Frequently Asked Questions

With a Close Brewery Rentals (CBR) partnership, a brewery benefits from the unrestricted use of an identified stock of casks/kegs (containers) for a fixed cost. The brewery gets the full use of the assets for as long as they are needed.

Frequently Asked Questions

What are the main advantages of renting casks and kegs?

The main practical advantages to renting this type of equipment surrounds the ability to outsource some costly areas of container management (e.g. supply chain management, container tracking and repair). From a finance perspective rental removes the need to tie up capital or debt lines, and container stocks can be managed in line with business requirements. Cash released by the scheme can be used to accelerate growth and fund the associated working capital requirements

It may also be possible to assign a rental agreement to another brewery, if for example a brewing contract is not renewed. Thus containers can follow the contract and be kept separate from core populations.


What about my existing stock of containers?

CBR will be delighted to discuss buying back the existing container population and renting them back to the brewery, releasing capital back into the business and matching future cost to income


What is the normal rental term?

The usual term will be 3 to 5 years. At the end of the initial rental period the containers can be returned or the rental extended for as long as required by the brewery.


How will rentals be structured?

Rentals can, if required, be tailored to match expenditure to income. For example seasonal payments matched to the traditional period of strong demand for a brewery's products.

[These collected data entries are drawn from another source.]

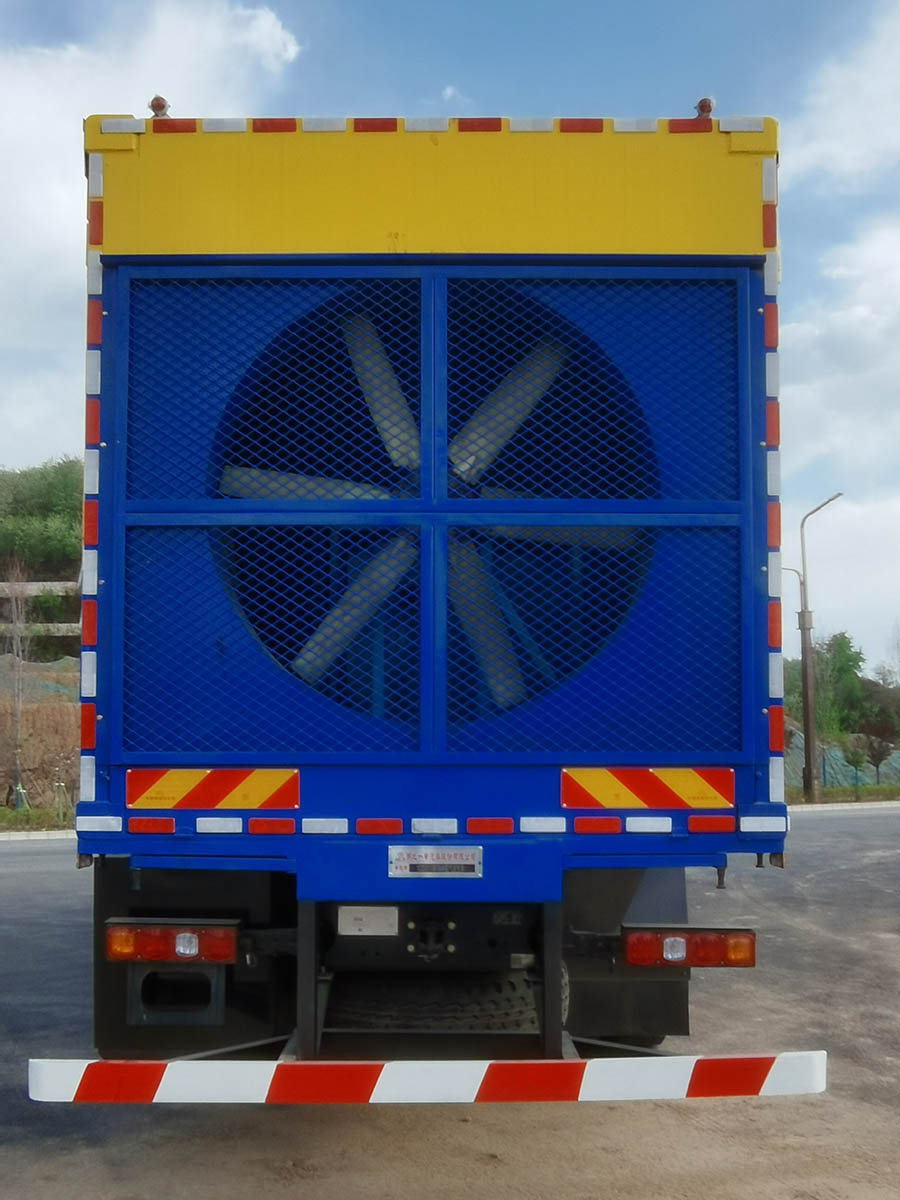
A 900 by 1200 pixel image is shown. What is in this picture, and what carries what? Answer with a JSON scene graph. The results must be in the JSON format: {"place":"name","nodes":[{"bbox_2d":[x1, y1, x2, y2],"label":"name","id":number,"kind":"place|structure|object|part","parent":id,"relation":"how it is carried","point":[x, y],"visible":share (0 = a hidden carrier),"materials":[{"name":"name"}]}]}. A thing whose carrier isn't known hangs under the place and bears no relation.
{"place":"outdoors","nodes":[
{"label":"outdoors","id":0,"kind":"place"},
{"bbox_2d":[0,651,79,813],"label":"dirt slope","id":1,"kind":"structure","parent":0,"point":[38,709],"materials":[{"name":"brown soil"}]},
{"bbox_2d":[2,559,33,806],"label":"bare tree","id":2,"kind":"object","parent":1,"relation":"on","point":[16,623],"visible":0.96,"materials":[{"name":"plant"}]},
{"bbox_2d":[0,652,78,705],"label":"netting","id":3,"kind":"object","parent":1,"relation":"on","point":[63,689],"visible":0.36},
{"bbox_2d":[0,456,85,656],"label":"wooded hill","id":4,"kind":"structure","parent":0,"point":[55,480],"materials":[{"name":"green plant"}]},
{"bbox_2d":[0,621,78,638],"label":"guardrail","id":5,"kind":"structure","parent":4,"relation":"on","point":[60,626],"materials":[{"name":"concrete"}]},
{"bbox_2d":[0,576,79,643],"label":"guardrail","id":6,"kind":"structure","parent":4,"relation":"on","point":[70,583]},
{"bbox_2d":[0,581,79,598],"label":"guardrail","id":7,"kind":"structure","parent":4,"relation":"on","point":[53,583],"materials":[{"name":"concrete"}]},
{"bbox_2d":[0,1,301,474],"label":"cloud","id":8,"kind":"structure","parent":0,"point":[58,205],"materials":[{"name":"white"}]},
{"bbox_2d":[0,0,899,677],"label":"sky","id":9,"kind":"structure","parent":0,"point":[540,34],"materials":[{"name":"blue"}]},
{"bbox_2d":[0,809,899,1199],"label":"road","id":10,"kind":"structure","parent":0,"point":[584,1150],"materials":[{"name":"grey asphalt"}]},
{"bbox_2d":[0,827,76,841],"label":"curb","id":11,"kind":"structure","parent":10,"relation":"on","point":[11,838],"materials":[{"name":"white concrete"}]},
{"bbox_2d":[50,109,812,1092],"label":"truck","id":12,"kind":"object","parent":10,"relation":"on","point":[436,807],"visible":0.76,"materials":[{"name":"blue metal"}]},
{"bbox_2d":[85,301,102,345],"label":"red reflector","id":13,"kind":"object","parent":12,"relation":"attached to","point":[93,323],"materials":[{"name":"red plastic"}]},
{"bbox_2d":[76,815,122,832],"label":"white reflector","id":14,"kind":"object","parent":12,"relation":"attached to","point":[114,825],"visible":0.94,"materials":[{"name":"white plastic"}]},
{"bbox_2d":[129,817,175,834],"label":"red reflector","id":15,"kind":"object","parent":12,"relation":"attached to","point":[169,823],"visible":0.89,"materials":[{"name":"red plastic"}]},
{"bbox_2d":[148,96,171,118],"label":"marker light","id":16,"kind":"object","parent":12,"relation":"on","point":[159,107],"visible":0.51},
{"bbox_2d":[104,920,240,966],"label":"tail light","id":17,"kind":"object","parent":12,"relation":"attached to","point":[161,954],"visible":0.95,"materials":[{"name":"red plastic"}]},
{"bbox_2d":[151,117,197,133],"label":"red reflector","id":18,"kind":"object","parent":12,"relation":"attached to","point":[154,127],"visible":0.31,"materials":[{"name":"red plastic"}]},
{"bbox_2d":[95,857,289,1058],"label":"mud flap","id":19,"kind":"object","parent":12,"relation":"hanging from","point":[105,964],"visible":0.42,"materials":[{"name":"black rubber"}]},
{"bbox_2d":[125,769,299,810],"label":"reflective sign","id":20,"kind":"object","parent":12,"relation":"attached to","point":[159,792],"visible":0.98,"materials":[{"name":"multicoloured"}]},
{"bbox_2d":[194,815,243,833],"label":"white reflector","id":21,"kind":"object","parent":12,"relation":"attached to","point":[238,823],"visible":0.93,"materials":[{"name":"white plastic"}]},
{"bbox_2d":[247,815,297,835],"label":"red reflector","id":22,"kind":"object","parent":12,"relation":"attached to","point":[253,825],"visible":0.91,"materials":[{"name":"red plastic"}]},
{"bbox_2d":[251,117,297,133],"label":"red reflector","id":23,"kind":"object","parent":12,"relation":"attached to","point":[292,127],"visible":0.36,"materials":[{"name":"red plastic"}]},
{"bbox_2d":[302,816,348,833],"label":"white reflector","id":24,"kind":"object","parent":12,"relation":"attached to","point":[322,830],"visible":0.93,"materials":[{"name":"white plastic"}]},
{"bbox_2d":[338,906,400,936],"label":"plate","id":25,"kind":"object","parent":12,"relation":"attached to","point":[352,921],"visible":0.96,"materials":[{"name":"white metal"}]},
{"bbox_2d":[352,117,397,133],"label":"red reflector","id":26,"kind":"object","parent":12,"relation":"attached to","point":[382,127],"visible":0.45,"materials":[{"name":"red plastic"}]},
{"bbox_2d":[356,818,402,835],"label":"red reflector","id":27,"kind":"object","parent":12,"relation":"attached to","point":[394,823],"visible":0.92,"materials":[{"name":"red plastic"}]},
{"bbox_2d":[29,1051,827,1105],"label":"guard","id":28,"kind":"object","parent":12,"relation":"attached to","point":[802,1062],"visible":0.98,"materials":[{"name":"metal"}]},
{"bbox_2d":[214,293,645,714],"label":"fan","id":29,"kind":"object","parent":12,"relation":"in","point":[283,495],"visible":0.59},
{"label":"blade","id":30,"kind":"part","parent":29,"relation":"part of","materials":[{"name":"metal"}]},
{"label":"blade","id":31,"kind":"part","parent":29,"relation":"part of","materials":[{"name":"metal"}]},
{"label":"blade","id":32,"kind":"part","parent":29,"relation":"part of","materials":[{"name":"metal"}]},
{"label":"blade","id":33,"kind":"part","parent":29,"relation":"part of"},
{"label":"blade","id":34,"kind":"part","parent":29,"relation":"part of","materials":[{"name":"metal"}]},
{"label":"blade","id":35,"kind":"part","parent":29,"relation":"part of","materials":[{"name":"metal"}]},
{"bbox_2d":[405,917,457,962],"label":"tow hitch","id":36,"kind":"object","parent":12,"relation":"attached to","point":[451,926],"visible":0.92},
{"bbox_2d":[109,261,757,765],"label":"grille","id":37,"kind":"object","parent":12,"relation":"attached to","point":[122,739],"visible":0.82,"materials":[{"name":"blue metal"}]},
{"bbox_2d":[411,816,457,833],"label":"white reflector","id":38,"kind":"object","parent":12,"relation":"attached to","point":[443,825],"visible":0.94,"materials":[{"name":"white plastic"}]},
{"bbox_2d":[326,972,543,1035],"label":"spare tire","id":39,"kind":"object","parent":12,"relation":"attached to","point":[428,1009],"visible":0.66,"materials":[{"name":"black rubber"}]},
{"bbox_2d":[389,844,482,877],"label":"nameplate","id":40,"kind":"object","parent":12,"relation":"attached to","point":[426,863],"visible":0.97,"materials":[{"name":"metal"}]},
{"bbox_2d":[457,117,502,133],"label":"red reflector","id":41,"kind":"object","parent":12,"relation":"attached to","point":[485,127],"visible":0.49,"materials":[{"name":"red plastic"}]},
{"bbox_2d":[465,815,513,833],"label":"red reflector","id":42,"kind":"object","parent":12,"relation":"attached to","point":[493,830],"visible":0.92,"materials":[{"name":"red plastic"}]},
{"bbox_2d":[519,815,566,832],"label":"white reflector","id":43,"kind":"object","parent":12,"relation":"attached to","point":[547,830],"visible":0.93,"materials":[{"name":"white plastic"}]},
{"bbox_2d":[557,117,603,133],"label":"red reflector","id":44,"kind":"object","parent":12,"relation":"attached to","point":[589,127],"visible":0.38,"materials":[{"name":"red plastic"}]},
{"bbox_2d":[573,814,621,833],"label":"red reflector","id":45,"kind":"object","parent":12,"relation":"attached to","point":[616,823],"visible":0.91,"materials":[{"name":"red plastic"}]},
{"bbox_2d":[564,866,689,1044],"label":"mud flap","id":46,"kind":"object","parent":12,"relation":"hanging from","point":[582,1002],"visible":0.41,"materials":[{"name":"black rubber"}]},
{"bbox_2d":[559,768,733,809],"label":"reflective sign","id":47,"kind":"object","parent":12,"relation":"attached to","point":[700,792],"visible":0.98,"materials":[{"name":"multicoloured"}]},
{"bbox_2d":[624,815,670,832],"label":"white reflector","id":48,"kind":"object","parent":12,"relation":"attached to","point":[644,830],"visible":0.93,"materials":[{"name":"white plastic"}]},
{"bbox_2d":[622,925,755,967],"label":"tail light","id":49,"kind":"object","parent":12,"relation":"attached to","point":[715,954],"visible":0.92,"materials":[{"name":"red plastic"}]},
{"bbox_2d":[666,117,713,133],"label":"red reflector","id":50,"kind":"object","parent":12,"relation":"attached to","point":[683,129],"visible":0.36,"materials":[{"name":"red plastic"}]},
{"bbox_2d":[693,97,715,120],"label":"marker light","id":51,"kind":"object","parent":12,"relation":"on","point":[700,104],"visible":0.56,"materials":[{"name":"red plastic"}]},
{"bbox_2d":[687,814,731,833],"label":"red reflector","id":52,"kind":"object","parent":12,"relation":"attached to","point":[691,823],"visible":0.91,"materials":[{"name":"red plastic"}]},
{"bbox_2d":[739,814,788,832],"label":"white reflector","id":53,"kind":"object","parent":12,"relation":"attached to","point":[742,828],"visible":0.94,"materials":[{"name":"white plastic"}]},
{"bbox_2d":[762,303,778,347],"label":"red reflector","id":54,"kind":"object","parent":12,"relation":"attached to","point":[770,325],"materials":[{"name":"red plastic"}]},
{"bbox_2d":[786,800,899,812],"label":"curb","id":55,"kind":"structure","parent":10,"relation":"on","point":[817,807],"materials":[{"name":"grey concrete"}]},
{"bbox_2d":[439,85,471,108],"label":"cloud","id":56,"kind":"structure","parent":0,"point":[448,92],"materials":[{"name":"white"}]},
{"bbox_2d":[780,215,899,562],"label":"cloud","id":57,"kind":"structure","parent":0,"point":[844,331],"materials":[{"name":"white"}]},
{"bbox_2d":[787,0,899,194],"label":"cloud","id":58,"kind":"structure","parent":0,"point":[844,162],"materials":[{"name":"white"}]},
{"label":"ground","id":59,"kind":"structure","parent":0},
{"bbox_2d":[0,805,74,833],"label":"grass strip","id":60,"kind":"object","parent":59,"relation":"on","point":[18,825],"visible":0.62,"materials":[{"name":"green plant"}]},
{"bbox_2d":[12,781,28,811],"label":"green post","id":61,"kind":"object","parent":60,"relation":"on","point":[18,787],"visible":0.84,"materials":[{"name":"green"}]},
{"bbox_2d":[786,632,869,736],"label":"tree","id":62,"kind":"object","parent":59,"relation":"on","point":[854,661],"visible":0.64,"materials":[{"name":"green plant"}]},
{"bbox_2d":[784,733,899,790],"label":"green fence","id":63,"kind":"object","parent":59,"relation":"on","point":[836,775],"visible":0.42,"materials":[{"name":"green"}]},
{"bbox_2d":[786,783,899,803],"label":"grass strip","id":64,"kind":"object","parent":59,"relation":"on","point":[869,792],"visible":0.49,"materials":[{"name":"green plant"}]},
{"bbox_2d":[795,490,845,803],"label":"street lamp","id":65,"kind":"object","parent":64,"relation":"on","point":[802,613],"visible":0.97,"materials":[{"name":"metal"}]},
{"bbox_2d":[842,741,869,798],"label":"tree","id":66,"kind":"object","parent":64,"relation":"on","point":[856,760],"visible":0.98,"materials":[{"name":"green plant"}]},
{"bbox_2d":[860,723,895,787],"label":"tree","id":67,"kind":"object","parent":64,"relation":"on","point":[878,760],"visible":0.96,"materials":[{"name":"plant"}]},
{"bbox_2d":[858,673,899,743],"label":"tree","id":68,"kind":"object","parent":59,"relation":"on","point":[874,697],"visible":0.75,"materials":[{"name":"plant"}]}
]}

How will containers be branded?

New containers will be supplied to the customers' specification, otherwise from new stocks that CBR holds. Whilst CBR will have a prominent brand identity it is important the Brewery's colour banding is used to aid identification.


How long will it take for casks or kegs to be delivered?

Where containers are required to a specific specification then the delivery time will be dependent upon the lead time with the appropriate manufacturer. Otherwise CBR may be able to deliver quickly from an existing stock of standard specification new containers.


What if the cask or keg is lost or stolen?

Customers are responsible for the safe keeping of the containers. However CBR will provide a unique cask and keg tracking service to help a brewery to protect these assets. This will also provide the brewery with valuable management information.


Is Close Brewery Rentals a member of Keg Watch?

Yes. CBR will log all cask serial numbers with Keg Watch and regularly monitor its site for any of CBR's containers which are out of position. CBR will then liaise with its brewery customers regarding their return.


Who is responsible for repair and refurbishment?

CBR can provide a repair and refurbishment service helping to maintain our casks and kegs in good condition and extending their useful lives.


So is this rental agreement "off balance sheet"?

Yes, subject to the confirmation of the company's auditors, this should be a formality.


Can customers claim any tax allowances?

CBR will own the containers therefore the brewery will not be able to claim writing down allowances. However customers will be able to offset the full rental against taxable profits.


Can customers claim the VAT charged on the rentals?

Providing they are registered for VAT, the VAT payable on the rentals can be reclaimed


What are the other advantages of container rental?

  • There is a low initial outlay, often only one month's rental is required leaving existing credit lines intact for other needs.
  • Reduced and regular monthly rentals helps budgeting.
  • Off balance sheet accounting treatment improves returns ratios as the capital employed is not classed as capital of the brewery.
  • There is no depreciation risk, CBR depreciates the asset.
  • Cash and capital is conserved.
  • The brewery does not assume long term risk of ownership; therefore the lease rental expense is fully deductible from the brewery's profit and loss account.
  • Container rentals can cut through "red tape"; rentals are often accounted for in an organisation's operating budget rather than capital budget.

Additional benefits with sale and rent back include:

  • 100% financing without significant down payments
  • Generation of cash and or income gains.
  • Elimination of asset residual risk

Other Products

In addition to the core activity of providing uniquely tailored packages for containers CBR will offer other facilities to encompass all aspects of equipment required by breweries. Examples would be bottling, washing, filling and brewing plant, through to conveyor systems, fork lift trucks, commercial vehicles and any other equipment required.